Squash - (yellow crookneck) - Some zucchini and yellow crookneck squash are also GM but they are not popular with farmers.
Red-hearted chicory - (radicchio) - Chicory (Cichorium intybus var. foliosum) is popular in some regions as a salad green, especially in France and Belgium. Scientists developed a genetically modified line of chicory containing a gene that makes it male sterile, simply facilitating the production of hybrid cultivars. Today there is no genetically modified chicory on the market.
Cotton seed oil - Cottonseed oil and linters. Products may include blended vegetable oils, fried foods, baked foods, snack foods, edible oil products, and smallgoods casings.
Tobacco -The company Vector has a GMO tobacco being sold under the brand of Quest® cigarettes in the U.S. It is engineered to produce low or no nicotine.
Meat - Meat and dairy products usually come from animals that have eaten GM feed.
Peas - Genetically modified (GM) peas created immune responses in mice, suggesting that they may also create serious allergic reactions in people. The peas had been inserted with a gene from kidney beans, which creates a protein that acts as a pesticide.
Vegetable Oil - Most generic vegetable oils and margarines used in restaurants and in processed foods in North America are made from soy, corn, canola, or cottonseed. Unless these oils specifically say "Non-GMO" or "Organic," it is probably genetically modified.
Sugarbeets - May include any processed foods containing sugar.
Dairy Products - About 22 percent of cows in the U.S. are injected with recombinant (genetically modified) bovine growth hormone (rbGH).
Vitamins - Vitamin C (ascorbic acid) is often made from corn, vitamin E is usually made from soy. Vitamins A, B2, B6, and B12 may be derived from GMOs as well as vitamin D and vitamin K may have "carriers" derived from GM corn sources, such as starch, glucose, and maltodextrin.
How can the public make informed decisions about genetically modified (GM) foods when there is so little information about its safety?
According to the FDA and the United States Department of Agriculture (USDA), there are over 40 plant varieties that have completed all of the federal requirements for commercialization.
Future planned applications of GMOs are diverse and may include drugs in foods, for example, bananas that produce human vaccines against infectious diseases such as Hepatitis B, metabolically engineered fish that mature more quickly, fruit and nut trees that yield years earlier, and plants that produce new plastics with unique properties.

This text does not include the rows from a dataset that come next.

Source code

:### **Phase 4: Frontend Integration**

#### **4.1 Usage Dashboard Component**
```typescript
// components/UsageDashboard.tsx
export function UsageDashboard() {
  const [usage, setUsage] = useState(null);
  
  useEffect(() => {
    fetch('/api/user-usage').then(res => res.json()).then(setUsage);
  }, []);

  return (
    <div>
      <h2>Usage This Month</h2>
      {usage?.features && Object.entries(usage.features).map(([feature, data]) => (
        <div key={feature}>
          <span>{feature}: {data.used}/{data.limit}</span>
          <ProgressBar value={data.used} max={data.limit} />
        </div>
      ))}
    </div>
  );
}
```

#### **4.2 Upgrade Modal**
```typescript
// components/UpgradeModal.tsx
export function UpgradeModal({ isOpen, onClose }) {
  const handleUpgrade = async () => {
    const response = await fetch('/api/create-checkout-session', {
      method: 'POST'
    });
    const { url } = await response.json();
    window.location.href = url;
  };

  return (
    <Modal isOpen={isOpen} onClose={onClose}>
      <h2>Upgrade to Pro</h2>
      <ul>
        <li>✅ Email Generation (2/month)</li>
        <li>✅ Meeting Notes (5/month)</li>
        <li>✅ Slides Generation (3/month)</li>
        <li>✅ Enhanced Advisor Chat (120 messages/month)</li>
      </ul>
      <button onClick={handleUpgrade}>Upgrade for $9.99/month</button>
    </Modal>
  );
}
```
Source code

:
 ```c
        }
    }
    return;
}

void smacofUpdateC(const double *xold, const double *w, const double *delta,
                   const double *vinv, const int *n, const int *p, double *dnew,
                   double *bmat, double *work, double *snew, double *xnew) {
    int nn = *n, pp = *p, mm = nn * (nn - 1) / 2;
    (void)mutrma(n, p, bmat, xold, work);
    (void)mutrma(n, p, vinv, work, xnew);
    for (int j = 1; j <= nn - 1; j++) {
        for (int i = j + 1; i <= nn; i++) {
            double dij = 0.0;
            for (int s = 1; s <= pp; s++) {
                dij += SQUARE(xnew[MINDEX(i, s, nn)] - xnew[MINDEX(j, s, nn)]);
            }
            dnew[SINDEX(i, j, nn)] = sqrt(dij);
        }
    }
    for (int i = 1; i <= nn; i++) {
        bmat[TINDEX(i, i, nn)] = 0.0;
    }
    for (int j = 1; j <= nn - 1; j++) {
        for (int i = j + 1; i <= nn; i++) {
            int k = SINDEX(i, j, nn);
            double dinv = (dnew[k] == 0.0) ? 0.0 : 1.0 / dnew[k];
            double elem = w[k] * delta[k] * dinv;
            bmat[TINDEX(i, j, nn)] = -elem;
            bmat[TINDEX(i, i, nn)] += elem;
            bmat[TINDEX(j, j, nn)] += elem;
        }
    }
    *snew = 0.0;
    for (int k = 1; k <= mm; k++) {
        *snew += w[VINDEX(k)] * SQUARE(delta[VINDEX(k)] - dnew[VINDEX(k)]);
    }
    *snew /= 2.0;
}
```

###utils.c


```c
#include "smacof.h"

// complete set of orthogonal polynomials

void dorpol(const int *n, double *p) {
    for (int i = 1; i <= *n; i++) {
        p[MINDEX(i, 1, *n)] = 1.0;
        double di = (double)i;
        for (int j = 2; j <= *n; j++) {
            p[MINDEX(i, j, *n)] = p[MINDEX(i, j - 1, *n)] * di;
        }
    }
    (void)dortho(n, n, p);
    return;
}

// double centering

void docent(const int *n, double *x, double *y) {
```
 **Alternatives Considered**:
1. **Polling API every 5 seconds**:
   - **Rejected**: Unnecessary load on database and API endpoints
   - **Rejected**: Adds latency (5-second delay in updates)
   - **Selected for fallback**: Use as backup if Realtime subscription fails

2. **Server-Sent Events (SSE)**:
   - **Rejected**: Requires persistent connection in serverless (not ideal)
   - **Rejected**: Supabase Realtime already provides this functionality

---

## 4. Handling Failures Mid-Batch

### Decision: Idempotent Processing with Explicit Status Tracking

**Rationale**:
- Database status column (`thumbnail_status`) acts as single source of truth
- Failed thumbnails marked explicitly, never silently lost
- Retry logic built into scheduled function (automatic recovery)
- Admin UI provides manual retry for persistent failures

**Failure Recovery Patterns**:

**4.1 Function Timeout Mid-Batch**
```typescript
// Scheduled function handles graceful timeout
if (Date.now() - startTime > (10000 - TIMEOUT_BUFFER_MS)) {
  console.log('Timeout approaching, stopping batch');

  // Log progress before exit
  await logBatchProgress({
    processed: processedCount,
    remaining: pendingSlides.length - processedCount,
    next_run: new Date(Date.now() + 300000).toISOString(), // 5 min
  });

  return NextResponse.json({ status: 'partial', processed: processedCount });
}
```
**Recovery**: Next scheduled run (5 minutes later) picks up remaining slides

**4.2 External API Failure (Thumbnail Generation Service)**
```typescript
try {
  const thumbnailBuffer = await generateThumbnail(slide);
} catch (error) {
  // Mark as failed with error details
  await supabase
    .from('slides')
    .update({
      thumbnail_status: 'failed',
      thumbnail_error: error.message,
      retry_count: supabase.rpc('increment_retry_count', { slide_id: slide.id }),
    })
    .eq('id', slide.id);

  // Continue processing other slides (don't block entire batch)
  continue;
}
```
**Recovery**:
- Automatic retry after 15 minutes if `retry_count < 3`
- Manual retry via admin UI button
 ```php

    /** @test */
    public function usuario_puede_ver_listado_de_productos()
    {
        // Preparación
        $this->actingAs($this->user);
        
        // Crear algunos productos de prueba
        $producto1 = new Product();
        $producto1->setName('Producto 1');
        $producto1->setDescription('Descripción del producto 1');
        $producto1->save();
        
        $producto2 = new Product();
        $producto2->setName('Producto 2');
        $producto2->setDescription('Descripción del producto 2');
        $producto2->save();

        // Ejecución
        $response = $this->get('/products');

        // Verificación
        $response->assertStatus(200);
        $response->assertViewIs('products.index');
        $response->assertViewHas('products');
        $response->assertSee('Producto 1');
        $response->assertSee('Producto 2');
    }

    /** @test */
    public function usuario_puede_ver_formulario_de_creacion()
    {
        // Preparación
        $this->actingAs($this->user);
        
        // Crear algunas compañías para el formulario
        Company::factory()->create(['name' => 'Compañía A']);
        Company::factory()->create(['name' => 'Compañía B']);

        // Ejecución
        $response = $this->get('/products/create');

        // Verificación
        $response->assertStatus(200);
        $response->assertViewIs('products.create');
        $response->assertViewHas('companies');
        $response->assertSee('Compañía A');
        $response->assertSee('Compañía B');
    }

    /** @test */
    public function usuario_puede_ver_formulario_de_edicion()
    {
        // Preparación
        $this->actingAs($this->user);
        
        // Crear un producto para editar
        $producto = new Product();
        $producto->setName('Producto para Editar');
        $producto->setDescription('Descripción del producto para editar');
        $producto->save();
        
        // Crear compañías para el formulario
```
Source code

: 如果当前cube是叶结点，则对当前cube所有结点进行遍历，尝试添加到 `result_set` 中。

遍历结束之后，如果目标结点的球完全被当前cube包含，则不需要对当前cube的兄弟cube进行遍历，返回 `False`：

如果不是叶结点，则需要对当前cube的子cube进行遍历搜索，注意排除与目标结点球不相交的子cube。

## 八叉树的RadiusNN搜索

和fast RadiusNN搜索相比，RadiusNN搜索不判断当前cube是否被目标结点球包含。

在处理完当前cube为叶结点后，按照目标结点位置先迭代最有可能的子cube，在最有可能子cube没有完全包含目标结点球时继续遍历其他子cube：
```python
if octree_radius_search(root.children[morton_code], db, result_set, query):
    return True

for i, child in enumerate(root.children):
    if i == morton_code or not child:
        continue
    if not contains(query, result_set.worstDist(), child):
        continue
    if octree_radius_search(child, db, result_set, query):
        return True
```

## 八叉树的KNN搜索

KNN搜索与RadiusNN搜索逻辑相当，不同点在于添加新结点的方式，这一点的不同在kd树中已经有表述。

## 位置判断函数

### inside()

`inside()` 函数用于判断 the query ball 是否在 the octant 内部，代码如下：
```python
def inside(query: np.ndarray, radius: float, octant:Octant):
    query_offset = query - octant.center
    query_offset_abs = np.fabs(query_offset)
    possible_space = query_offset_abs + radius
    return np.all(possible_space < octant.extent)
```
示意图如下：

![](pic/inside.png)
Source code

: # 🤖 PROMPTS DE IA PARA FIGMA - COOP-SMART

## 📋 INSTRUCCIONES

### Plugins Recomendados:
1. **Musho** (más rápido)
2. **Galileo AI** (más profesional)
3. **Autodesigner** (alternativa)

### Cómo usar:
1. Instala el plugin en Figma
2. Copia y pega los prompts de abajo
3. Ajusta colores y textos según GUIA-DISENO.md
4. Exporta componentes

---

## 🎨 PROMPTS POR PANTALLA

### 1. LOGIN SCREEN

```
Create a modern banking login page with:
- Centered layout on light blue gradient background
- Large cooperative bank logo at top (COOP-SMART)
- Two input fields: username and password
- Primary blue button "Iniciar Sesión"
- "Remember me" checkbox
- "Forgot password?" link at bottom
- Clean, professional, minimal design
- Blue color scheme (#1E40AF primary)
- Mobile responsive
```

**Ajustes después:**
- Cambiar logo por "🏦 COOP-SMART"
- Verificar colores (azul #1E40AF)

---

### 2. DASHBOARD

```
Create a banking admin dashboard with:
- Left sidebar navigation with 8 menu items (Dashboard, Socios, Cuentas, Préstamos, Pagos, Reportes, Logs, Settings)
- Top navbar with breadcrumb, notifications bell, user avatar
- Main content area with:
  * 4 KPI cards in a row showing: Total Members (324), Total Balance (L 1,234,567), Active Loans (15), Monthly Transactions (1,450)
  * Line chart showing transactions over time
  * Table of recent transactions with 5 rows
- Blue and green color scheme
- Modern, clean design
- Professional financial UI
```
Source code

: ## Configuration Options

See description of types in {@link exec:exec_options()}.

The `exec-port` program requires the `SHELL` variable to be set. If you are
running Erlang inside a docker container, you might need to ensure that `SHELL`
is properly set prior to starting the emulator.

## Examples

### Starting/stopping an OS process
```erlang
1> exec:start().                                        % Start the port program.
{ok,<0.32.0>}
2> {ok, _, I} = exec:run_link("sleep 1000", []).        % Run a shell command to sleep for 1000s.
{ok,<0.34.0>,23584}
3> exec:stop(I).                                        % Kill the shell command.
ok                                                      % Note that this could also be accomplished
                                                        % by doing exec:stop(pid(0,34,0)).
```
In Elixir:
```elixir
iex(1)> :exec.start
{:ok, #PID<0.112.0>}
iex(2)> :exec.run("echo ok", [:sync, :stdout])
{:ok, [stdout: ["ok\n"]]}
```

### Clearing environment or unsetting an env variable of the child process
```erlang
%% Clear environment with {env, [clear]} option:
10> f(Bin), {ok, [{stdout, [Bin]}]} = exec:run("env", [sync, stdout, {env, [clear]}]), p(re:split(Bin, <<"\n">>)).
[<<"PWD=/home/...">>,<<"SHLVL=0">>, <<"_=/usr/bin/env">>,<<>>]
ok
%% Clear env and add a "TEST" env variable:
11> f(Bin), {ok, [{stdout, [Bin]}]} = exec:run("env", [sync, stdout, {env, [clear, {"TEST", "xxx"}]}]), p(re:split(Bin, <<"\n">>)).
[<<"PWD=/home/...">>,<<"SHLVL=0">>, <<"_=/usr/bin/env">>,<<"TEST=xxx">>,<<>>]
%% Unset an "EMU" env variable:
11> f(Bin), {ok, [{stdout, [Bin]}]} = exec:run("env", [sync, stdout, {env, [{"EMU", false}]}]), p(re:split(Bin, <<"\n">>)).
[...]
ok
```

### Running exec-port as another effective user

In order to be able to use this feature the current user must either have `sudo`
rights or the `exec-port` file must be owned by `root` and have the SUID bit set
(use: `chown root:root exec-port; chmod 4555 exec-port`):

"History has many records of crimes against humanity, which were also justified by dominant commercial interests and governments of the day. Despite protests from citizens, social justice for the common good was eroded in favour of private profits. Today, patenting of life forms and the genetic engineering which it stimulates, is being justified on the grounds that it will benefit society, especially the poor, by providing better and more food and medicine. But in fact, by monopolising the 'raw' biological materials, the development of other options is deliberately blocked. Farmers therefore, become totally dependent on the corporations for seeds." - Professor Wangari Mathai.